**DOCUMENT PASSAGE**:
(content:vq)=
# Vector quantization (VQ)


Suppose you have recorded sounds at different locations and want to
categorize them into similar groups. In other words, you have a
stochastic vector $x$ which you want to characterize with a simple
description. For example, categories could correspond to office, street,
hallway and cafeteria. A classic way for this task is to choose template
vectors $c_{k}$, which represents a typical sound in each
environment $k$. To categorize the sounds, you then find that template
vector which is closest to your recording $x$. In mathematical notation,
you search for a $k^{^*}$ by

$$ k^* = \arg\min_k \|x-c_k\|^2. $$

The above expression thus calculates the squared error between $x $ and
each of the vectors $c_{k}$ and chooses the index $k $ of the
vector with the smallest error. The vectors $c_{k}$ then
represent a codebook and the vector $x$ is quantized to
$c_{k^*}$. This is the basic idea behind *vector quantization,*
which is also known as *k-means*. 

A illustration of a simple vector codebook is shown on the right. The
input data is a Gaussian distribution shown with grey dots and the
codebook vectors $c_{k}$ with red circles. For each input vector
we thus search for the nearest codebook vector and the borders of the
regions where input vectors are assigned to a particular codebook vector
are illustrated with blue lines. These regions are known as [Voronoi
regions](https://en.wikipedia.org/wiki/Voronoi_diagram) and the blue
lines are the decision-boundaries between codebook vectors.


![vq.png](attachments/175511825.png) 

Example of a codebook for a 2D Gaussian with 16 code vectors.


## Metric for codebook quality

Suppose then that you have a large collection of
vectors $x_{h}$, and you want to find out how well this codebook
represents the input data. The expectation of the squared error is
approximately the mean over your data, such that

$$ E_h\left[ \min_k \|x_h-c_k\|^2 \right] \approx \frac 1N
\sum_{h=1}^N \min_k \|x_h-c_k\|^2, $$

where $E[ ]$ is the expectation operator and $N$ is the number of
input vectors $x_{h}$. Above, we thus find the codebook vector
which is closest to $x_{h}$, find its squared error and take the
expectation over all possible inputs. This is approximately equal to the
mean of those squared errors over a set of input vectors.

To find the best set of codebook vectors $c_{k}$, we then need
to minimize the mean squared error as

$$ \{c_k^*\} := \arg\min_{\{c_k\}}\, E_h\left[ \min_k
\|x_h-c_k\|^2 \right]  $$

or more specifically, for a dataset as

$$ \{c_k^*\} := \arg\min_{\{c_k\}} \sum_{h=1}^N \min_k
\|x_h-c_k\|^2. $$

Unfortunately we do not have an analytic solution for this optimization
problem, but have to use numerical, iterative methods.


## Codebook optimization

### Expectation maximization (EM)

Classical methods for finding the best codebook are derivatives of
expectation maximization (EM), which is based on two alternating steps:

*Expectation Maximation (EM)* algorithm:

1.  For every vector $x_{h}$ in a large database, find the best
    codebook vector $c_{k}$.
2.  For every codebook vector $c_{k}$;  
    1.  Find all vectors $x_{h}$ assigned to that codevector.
    2.  Calculate mean of those vectors.
    3.  Assign the mean as a new value for the codevector.
3.  If converged then stop, otherwise go to 1.

This algorithm is guaranteed to give a codebook at every step which is
*not worse* than the previous codebook. That is, at each iteration will
improve until it finds a local minimum, where it stops changing. The
reason is that each step in the iteration finds a partial best-solution.

**WHAT TO DO**: Carry on the vector quantization text, picking up after its final sentence, "The reason is that each step in the iteration finds a partial best-solution."

**DATA LISTING**:
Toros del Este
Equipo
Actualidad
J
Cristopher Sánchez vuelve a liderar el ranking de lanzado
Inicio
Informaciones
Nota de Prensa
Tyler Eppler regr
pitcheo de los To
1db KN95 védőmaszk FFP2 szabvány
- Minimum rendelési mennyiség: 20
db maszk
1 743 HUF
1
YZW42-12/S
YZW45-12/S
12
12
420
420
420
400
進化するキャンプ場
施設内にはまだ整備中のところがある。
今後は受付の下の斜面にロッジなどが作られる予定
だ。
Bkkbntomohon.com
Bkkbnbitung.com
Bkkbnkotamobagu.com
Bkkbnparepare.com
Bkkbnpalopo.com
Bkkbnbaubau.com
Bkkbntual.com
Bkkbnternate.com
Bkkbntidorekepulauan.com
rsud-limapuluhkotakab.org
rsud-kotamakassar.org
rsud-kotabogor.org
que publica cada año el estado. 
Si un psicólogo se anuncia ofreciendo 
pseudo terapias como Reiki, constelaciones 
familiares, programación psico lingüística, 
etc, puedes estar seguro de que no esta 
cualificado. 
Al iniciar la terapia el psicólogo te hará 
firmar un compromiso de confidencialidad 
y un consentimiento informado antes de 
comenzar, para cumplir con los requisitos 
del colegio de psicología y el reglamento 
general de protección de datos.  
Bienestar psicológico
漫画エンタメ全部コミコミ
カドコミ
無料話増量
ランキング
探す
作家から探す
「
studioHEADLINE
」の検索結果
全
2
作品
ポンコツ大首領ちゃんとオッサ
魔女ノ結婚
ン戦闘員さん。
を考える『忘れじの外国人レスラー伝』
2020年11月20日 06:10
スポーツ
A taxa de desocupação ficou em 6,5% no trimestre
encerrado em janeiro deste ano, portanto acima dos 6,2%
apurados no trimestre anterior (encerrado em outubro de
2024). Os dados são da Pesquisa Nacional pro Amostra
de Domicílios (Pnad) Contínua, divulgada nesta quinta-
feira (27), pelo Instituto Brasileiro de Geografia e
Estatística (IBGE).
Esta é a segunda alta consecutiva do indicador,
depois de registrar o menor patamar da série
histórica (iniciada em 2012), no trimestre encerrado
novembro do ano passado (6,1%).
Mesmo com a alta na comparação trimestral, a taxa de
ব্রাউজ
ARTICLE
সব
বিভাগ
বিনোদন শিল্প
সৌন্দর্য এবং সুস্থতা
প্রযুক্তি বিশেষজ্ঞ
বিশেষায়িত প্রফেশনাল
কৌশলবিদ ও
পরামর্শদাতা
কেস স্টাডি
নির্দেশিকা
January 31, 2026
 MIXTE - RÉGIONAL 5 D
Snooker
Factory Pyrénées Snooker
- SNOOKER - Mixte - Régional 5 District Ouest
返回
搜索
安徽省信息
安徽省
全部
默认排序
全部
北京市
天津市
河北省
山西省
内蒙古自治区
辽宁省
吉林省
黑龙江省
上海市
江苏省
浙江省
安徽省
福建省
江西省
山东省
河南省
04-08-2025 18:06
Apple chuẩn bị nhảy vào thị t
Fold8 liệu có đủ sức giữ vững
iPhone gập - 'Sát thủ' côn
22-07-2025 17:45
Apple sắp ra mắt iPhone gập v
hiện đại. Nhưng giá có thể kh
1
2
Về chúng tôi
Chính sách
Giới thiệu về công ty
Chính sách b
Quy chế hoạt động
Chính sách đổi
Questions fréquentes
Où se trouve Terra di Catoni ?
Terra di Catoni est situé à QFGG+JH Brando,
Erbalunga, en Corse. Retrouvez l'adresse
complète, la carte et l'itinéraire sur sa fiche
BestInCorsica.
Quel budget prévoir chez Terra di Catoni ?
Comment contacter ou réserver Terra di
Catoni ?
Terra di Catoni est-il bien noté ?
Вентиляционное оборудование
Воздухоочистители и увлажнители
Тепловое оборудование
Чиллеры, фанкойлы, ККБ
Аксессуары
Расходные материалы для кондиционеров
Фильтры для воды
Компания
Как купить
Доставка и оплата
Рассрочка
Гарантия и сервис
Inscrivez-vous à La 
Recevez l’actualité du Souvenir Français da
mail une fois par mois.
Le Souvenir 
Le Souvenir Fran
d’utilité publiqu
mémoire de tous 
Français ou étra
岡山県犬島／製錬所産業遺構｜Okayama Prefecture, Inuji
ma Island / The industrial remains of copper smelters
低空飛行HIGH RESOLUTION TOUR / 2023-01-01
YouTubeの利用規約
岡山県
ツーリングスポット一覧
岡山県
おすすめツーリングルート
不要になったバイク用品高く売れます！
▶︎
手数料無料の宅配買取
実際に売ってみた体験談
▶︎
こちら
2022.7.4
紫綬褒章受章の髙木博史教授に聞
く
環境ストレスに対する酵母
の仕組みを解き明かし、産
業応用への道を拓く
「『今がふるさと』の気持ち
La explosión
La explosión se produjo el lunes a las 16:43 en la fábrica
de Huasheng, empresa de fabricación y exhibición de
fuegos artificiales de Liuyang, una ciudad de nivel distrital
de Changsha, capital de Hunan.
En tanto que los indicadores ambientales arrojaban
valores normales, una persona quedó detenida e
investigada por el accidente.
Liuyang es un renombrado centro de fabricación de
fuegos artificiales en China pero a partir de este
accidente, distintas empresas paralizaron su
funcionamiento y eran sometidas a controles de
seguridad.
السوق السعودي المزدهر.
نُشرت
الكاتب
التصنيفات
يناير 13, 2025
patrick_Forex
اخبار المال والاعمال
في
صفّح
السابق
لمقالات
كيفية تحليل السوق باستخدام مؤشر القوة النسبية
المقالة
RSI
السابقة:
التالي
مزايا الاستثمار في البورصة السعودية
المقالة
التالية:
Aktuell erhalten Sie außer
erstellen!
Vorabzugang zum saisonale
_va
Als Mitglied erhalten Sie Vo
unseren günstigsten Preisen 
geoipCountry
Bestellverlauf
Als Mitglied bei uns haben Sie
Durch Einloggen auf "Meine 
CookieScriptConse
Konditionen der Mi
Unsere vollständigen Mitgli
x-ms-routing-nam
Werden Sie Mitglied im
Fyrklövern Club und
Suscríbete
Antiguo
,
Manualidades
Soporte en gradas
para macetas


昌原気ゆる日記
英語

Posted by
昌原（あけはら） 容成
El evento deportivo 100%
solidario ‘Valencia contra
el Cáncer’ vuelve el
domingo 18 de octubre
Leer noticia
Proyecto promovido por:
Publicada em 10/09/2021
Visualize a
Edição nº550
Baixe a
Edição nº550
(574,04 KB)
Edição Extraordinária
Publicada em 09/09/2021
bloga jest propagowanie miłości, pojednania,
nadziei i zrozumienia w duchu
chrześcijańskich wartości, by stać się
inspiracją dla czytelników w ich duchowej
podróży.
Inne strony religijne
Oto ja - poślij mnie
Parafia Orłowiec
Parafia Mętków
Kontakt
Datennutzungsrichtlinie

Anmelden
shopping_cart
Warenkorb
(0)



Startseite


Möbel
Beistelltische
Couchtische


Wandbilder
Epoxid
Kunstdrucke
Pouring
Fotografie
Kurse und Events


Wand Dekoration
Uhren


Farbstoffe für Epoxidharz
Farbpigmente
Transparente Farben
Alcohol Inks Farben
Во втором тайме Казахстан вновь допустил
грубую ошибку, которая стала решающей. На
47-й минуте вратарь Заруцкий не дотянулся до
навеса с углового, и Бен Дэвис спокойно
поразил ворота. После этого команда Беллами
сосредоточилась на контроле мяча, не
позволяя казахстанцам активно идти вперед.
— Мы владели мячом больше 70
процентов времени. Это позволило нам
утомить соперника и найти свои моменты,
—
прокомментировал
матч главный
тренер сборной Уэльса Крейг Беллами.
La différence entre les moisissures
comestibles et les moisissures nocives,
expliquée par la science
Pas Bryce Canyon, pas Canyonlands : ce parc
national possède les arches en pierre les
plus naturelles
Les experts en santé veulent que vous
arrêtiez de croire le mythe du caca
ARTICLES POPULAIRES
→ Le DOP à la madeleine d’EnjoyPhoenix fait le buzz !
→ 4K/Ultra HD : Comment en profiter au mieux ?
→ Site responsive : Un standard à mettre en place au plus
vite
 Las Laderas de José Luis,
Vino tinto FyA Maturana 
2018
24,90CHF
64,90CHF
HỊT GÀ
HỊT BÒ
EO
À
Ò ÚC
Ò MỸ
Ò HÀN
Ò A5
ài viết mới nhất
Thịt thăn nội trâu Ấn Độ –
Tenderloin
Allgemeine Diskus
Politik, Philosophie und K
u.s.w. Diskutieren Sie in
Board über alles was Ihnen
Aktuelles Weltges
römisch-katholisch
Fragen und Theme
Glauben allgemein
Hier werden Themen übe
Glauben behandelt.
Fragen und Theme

**ANSWER SECTION**:
In the first step, we find the best matching codebook vectors for each
data vectors $x_{h}$. In the second step, we find the
within-category mean. That is, the new mean is more accurate than the
previous codevector in that it reduces the average squared error. If the
mean is equal to the previous codevector, then there is no improvement.

As noted above, this algorithm is the basis to most vector quantization
codebook optimization algorithms. There are a multiple reasons why this
simple algorithm is usually not sufficient alone. Most importantly, the
above algorithm is slow to converge to a stable solution *and* it often
finds a local minimum instead of a global minimum.

To improve performance, we can apply several heuristic approaches. For
example, we can start with a small codebook $ \{ c_k \}_{k=1}^K $
of $K$ elements and optimize it with the EM algorithm. We then split the
codebook into two, offset by a small delta $d$, such that $
\|d\|<\epsilon $ and make the new codebook $ \{ \hat c_k
\}_{k=1}^{2K} := \{ c_k,\, c_k+d \}_{k=1}^K $ of 2$K$ elements.
We then rerun the EM algorithm on the new codebook. The codebook thus
doubles in size at every iteration and we continue until we have the
desired codebook size.

The advantage of this approach is that it focuses attention to the big
bulk of datapoints $x_{k}$, and ignores outliers. The outcome is
then expected to be more stable and the likelihood of converging to a
local minimum is smaller. The downside is that with this approach it is
then more difficult to find small separated islands. That is, because
the initial codebook is near the center of the whole mass of datapoints,
adding a small delta to the codebook vectors keeps the new codevectors
near the center-of-mass. 

Conversely, we can start with a large codebook, say treat the whole
input database $x_{k}$ as a codebook. We can then iteratively
merge pairs of points which are close to each other, until the codebook
is reduced to the desired size. Needless to say, this will be a slow
process if the database is large, but will be very efficient in finding
separated islands of points.

In any case, optimization of vector codebooks is a difficult task and we
have no practical algorithms which would be guaranteed to find the
global optimum. Like in many other machine learning problems, optimizing
the codebook is very much about learning to know your data. You should
first use one algorithm and then analyse the output to find out what can
be improved, and keep repeating this optimization and analyse process
until the output is sufficiently good.

### Optimization with machine learning platforms

A modern approach to modelling is [machine learning](content:nn), where complex phenomena are modelled with neural networks. Typically they are trained with [gradient-descent](https://en.wikipedia.org/wiki/Gradient_descent) type methods, where parameters are iteratively nudged towards the minimum, by following the steepest gradient. Since such gradients can be automatically derived on machine learning platforms (using the [chain rule](https://en.wikipedia.org/wiki/Chain_rule)), they can be applied on very complex models. Consequently, they have become very popular and succesful.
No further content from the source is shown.